Meryl Streep pretends to be Margaret Thatcher, and yes, her performance is, well, pretty darn good. It didn't make me want to convert to Streepinism, sell my personal belongings and live in a commune dedicated to the worship and acting of Streep, but the amount of talent and skill Streep used to create the character is clear. It's great acting, but I'm going to tell you a secret: it's the makeup that makes it work. The makeup should get the Best Actress Academy Award--if not the literal award, it certainly deserves a nomination. The old lady makeup is truly remarkable. Streep's performance owes a lot to the makeup effects crew (since she's in old lady makeup for most of the movie!).
But Streep's natural talent and acting skill and the excellent makeup cannot save this disaster of a movie. And the reason is simple: it's not about the life of Margaret Thatcher! It's about Margaret Thatcher being old and going loony-tunes. The flashbacks are brief and almost every one involves crisis that suggests Thatcher somehow caused the crisis, and at that point it struck me. They hate Margaret Thatcher. That's the only reason I could come up with why Hollywood would make the movie the way they did. There's no character development, hardly any plot development, and they don't even have the balls to go for broke and really show us how much they hate her, other than mildly, and I'd argue, rudely, suggesting that she's a doddering old fool in the present and a bold, brash, proud and rigid woman who caused crisis in the flashbacks. Her character is so one dimensional I think Hollywood has made movies about Hitler and given him more depth.

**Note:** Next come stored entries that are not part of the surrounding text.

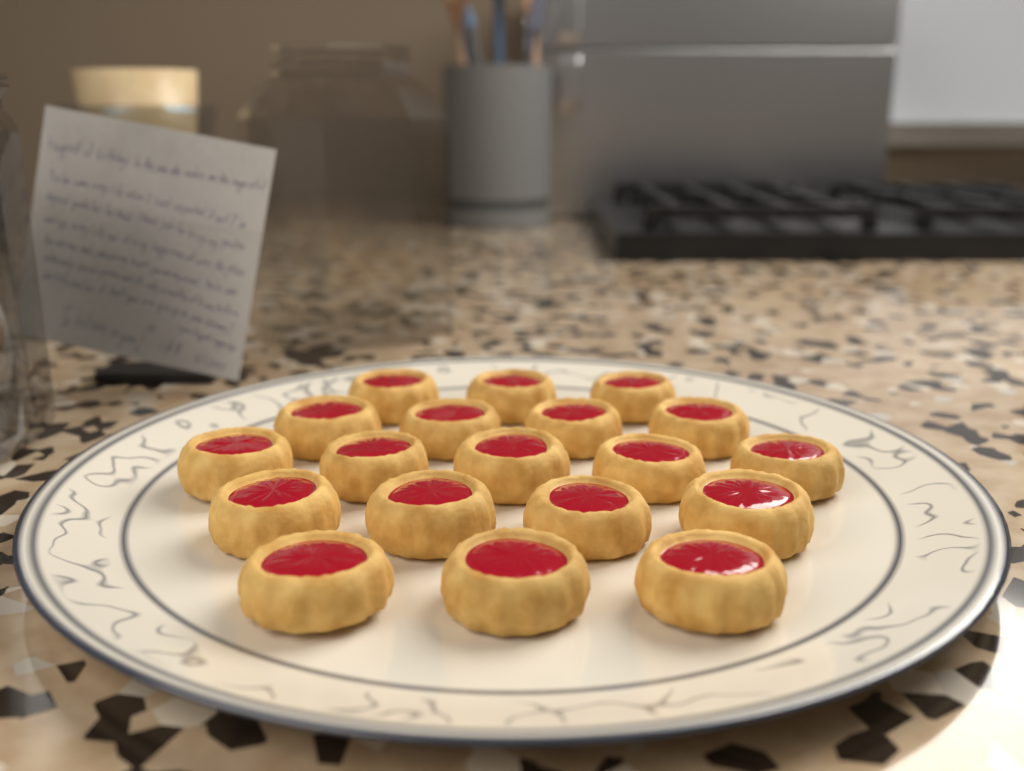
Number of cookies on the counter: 19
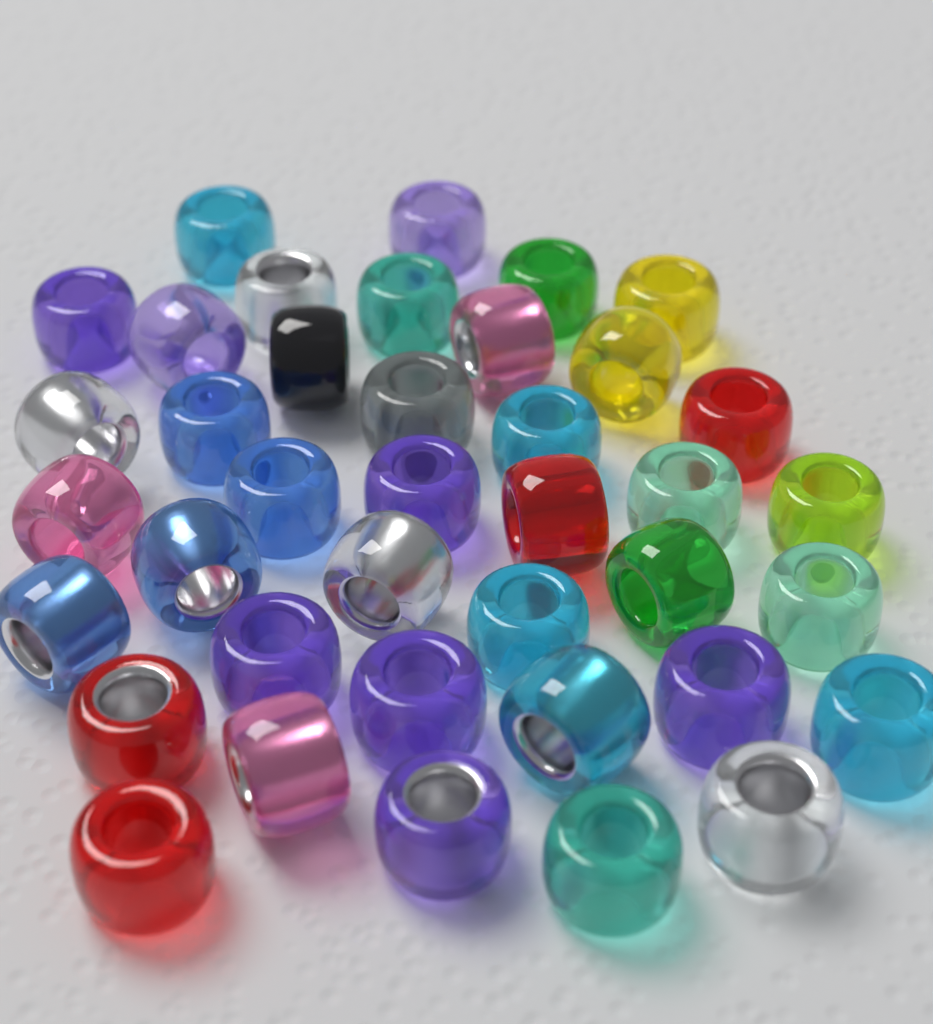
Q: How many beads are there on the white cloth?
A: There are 39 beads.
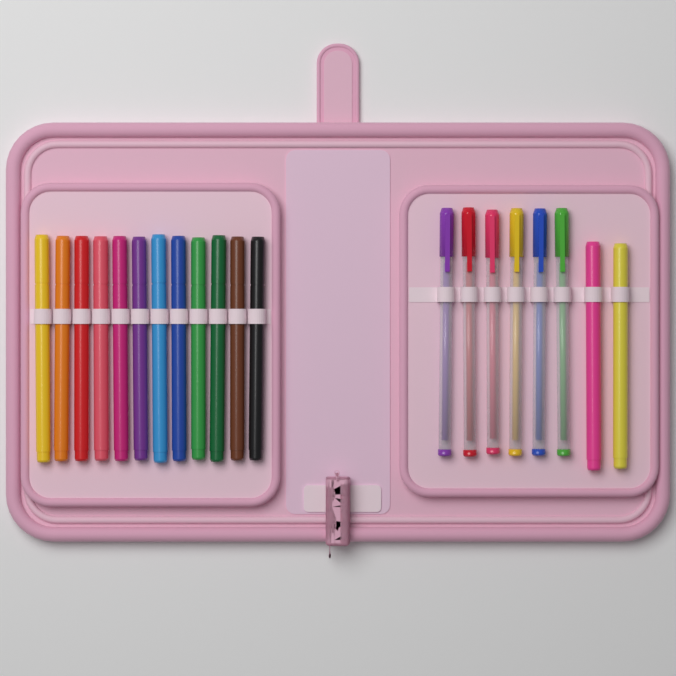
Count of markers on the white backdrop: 14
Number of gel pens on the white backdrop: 6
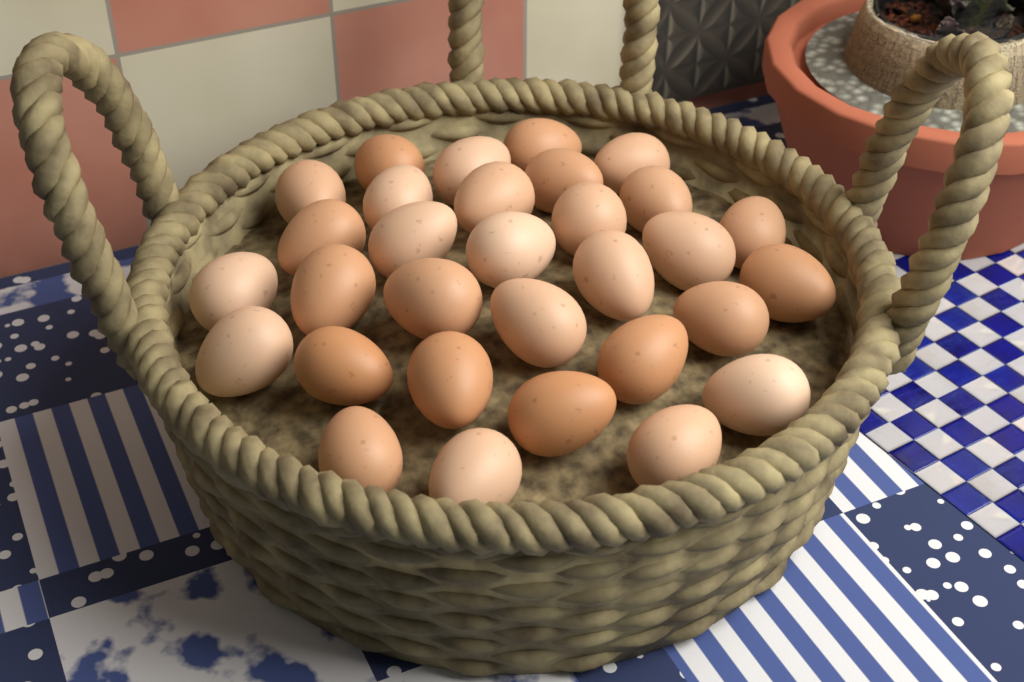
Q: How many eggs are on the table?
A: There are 31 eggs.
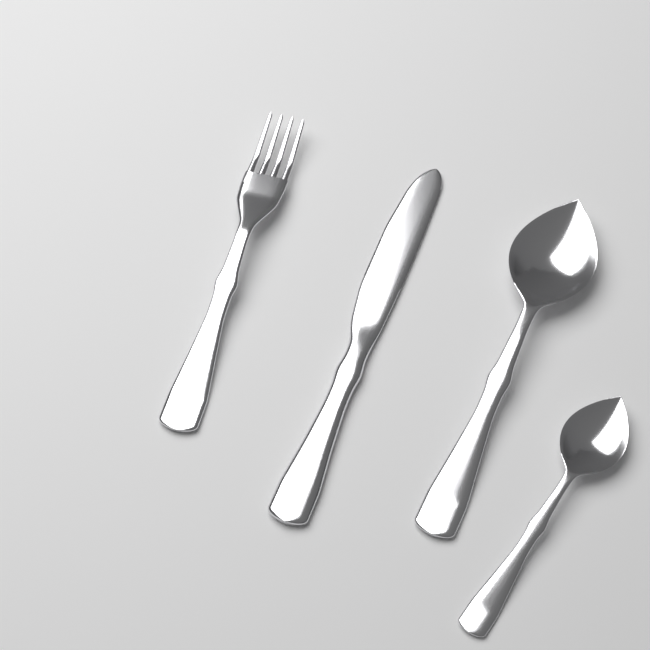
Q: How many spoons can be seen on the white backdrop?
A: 2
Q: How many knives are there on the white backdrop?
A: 1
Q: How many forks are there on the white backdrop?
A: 1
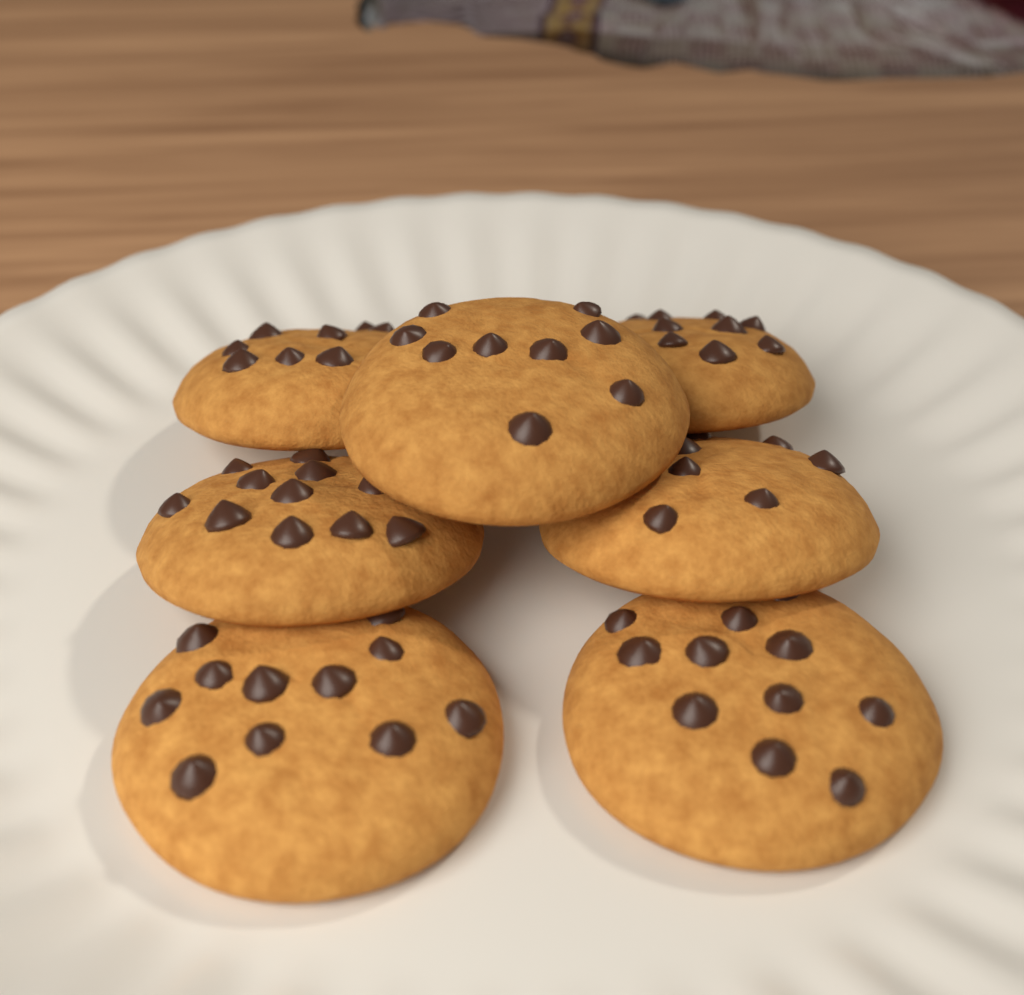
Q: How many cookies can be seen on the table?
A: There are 7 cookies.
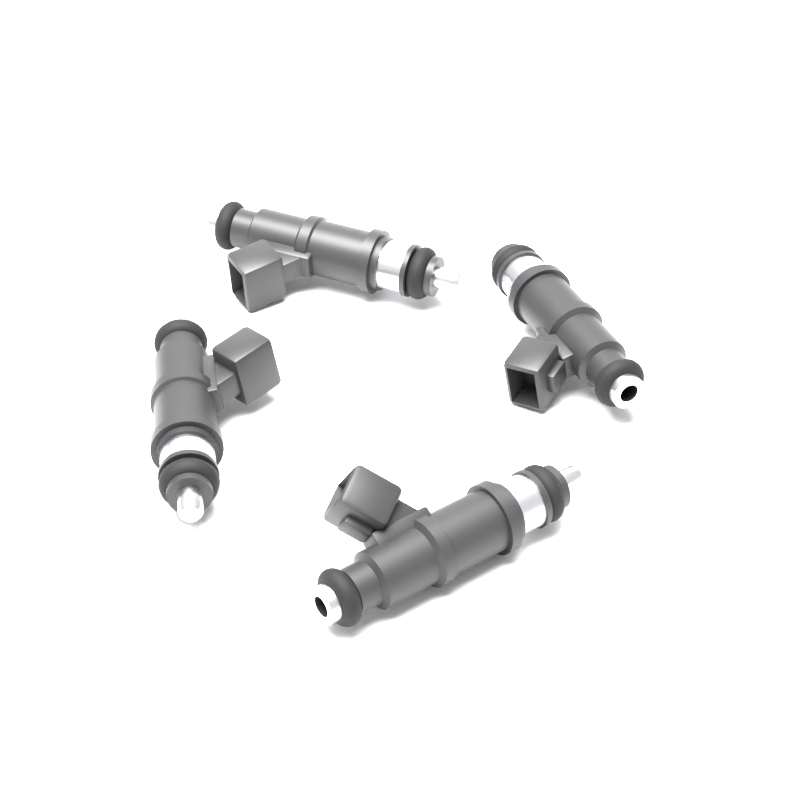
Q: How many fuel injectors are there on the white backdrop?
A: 4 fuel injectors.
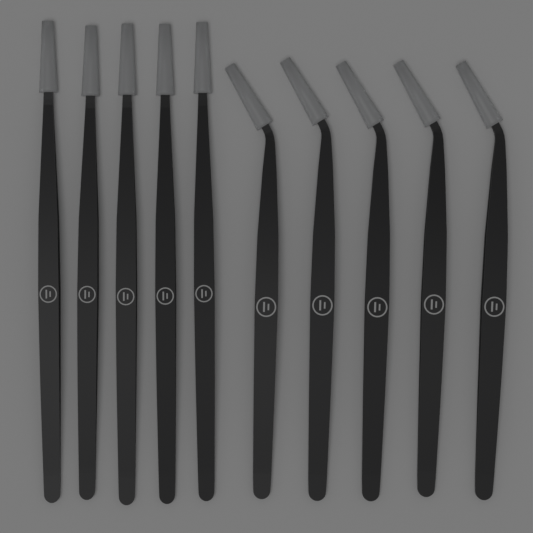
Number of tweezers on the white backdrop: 10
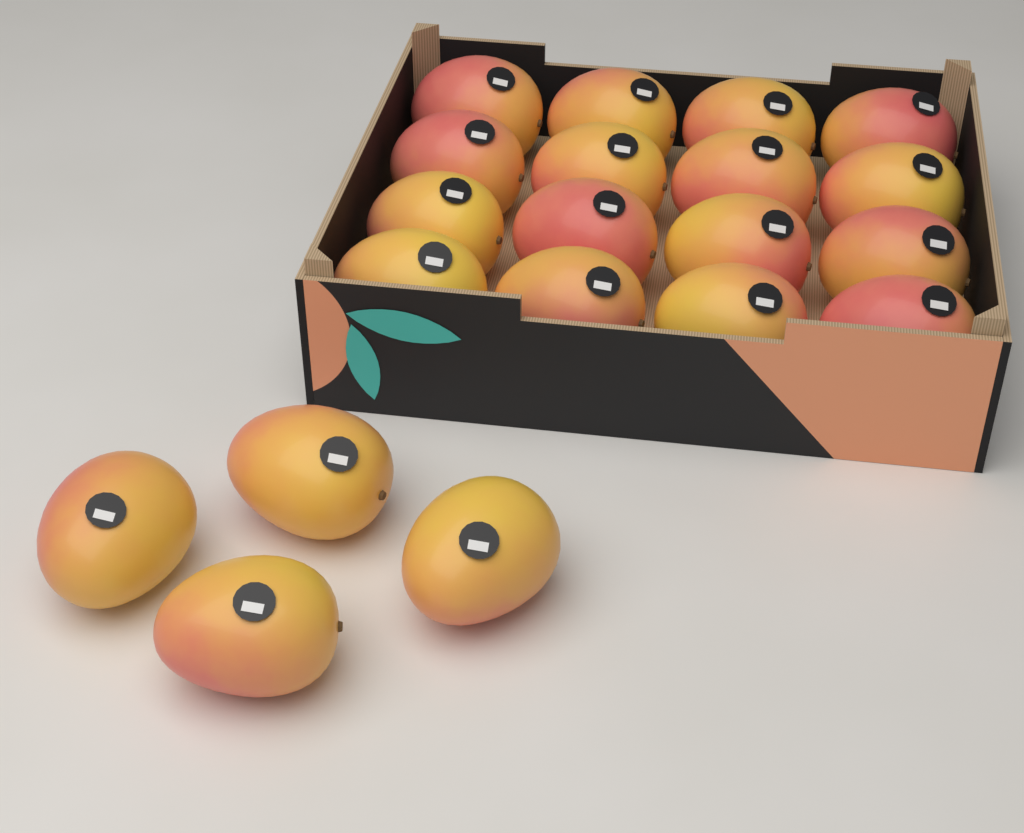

You learn absolutely nothing about Margaret Thatcher, other than she's the "Iron Lady" because she's stubborn and has an inflexible will of iron and when she gets old she talks to her dead husband--all the time, apparently--and constantly searches for a misplaced jar of Marmite for her buttered toast.
Now, I don't care if you love or hate Margaret Thatcher, conservative versus bleeding-heart liberal--whatever, get over it, I'm going to the movies. But I do care when the bleeding-heart liberal bias of the movie-makers is so freakin' obvious that I can only conclude that they must hate Margaret Thatcher with a passion. That doesn't make for good storytelling. It makes for crappy propaganda.
Note to Hollywood: if you're going to make a biopic, just tell the story. Don't embellish it. Don't lie about it. Don't slant it to fit your personal bias. (JFK anyone?) Trust us, the viewing audience, to make an informed decision. We can handle the truth. But clearly, you can't.
Skip it and go straight to the bar.
My rating: ten short glasses with ice of Bell's whisky and soda, a pair of Ronald Reagan's underpants to cuddle with and as many Falkland Island beers as you can mange before passing out and dreaming of Marmite on buttered toast.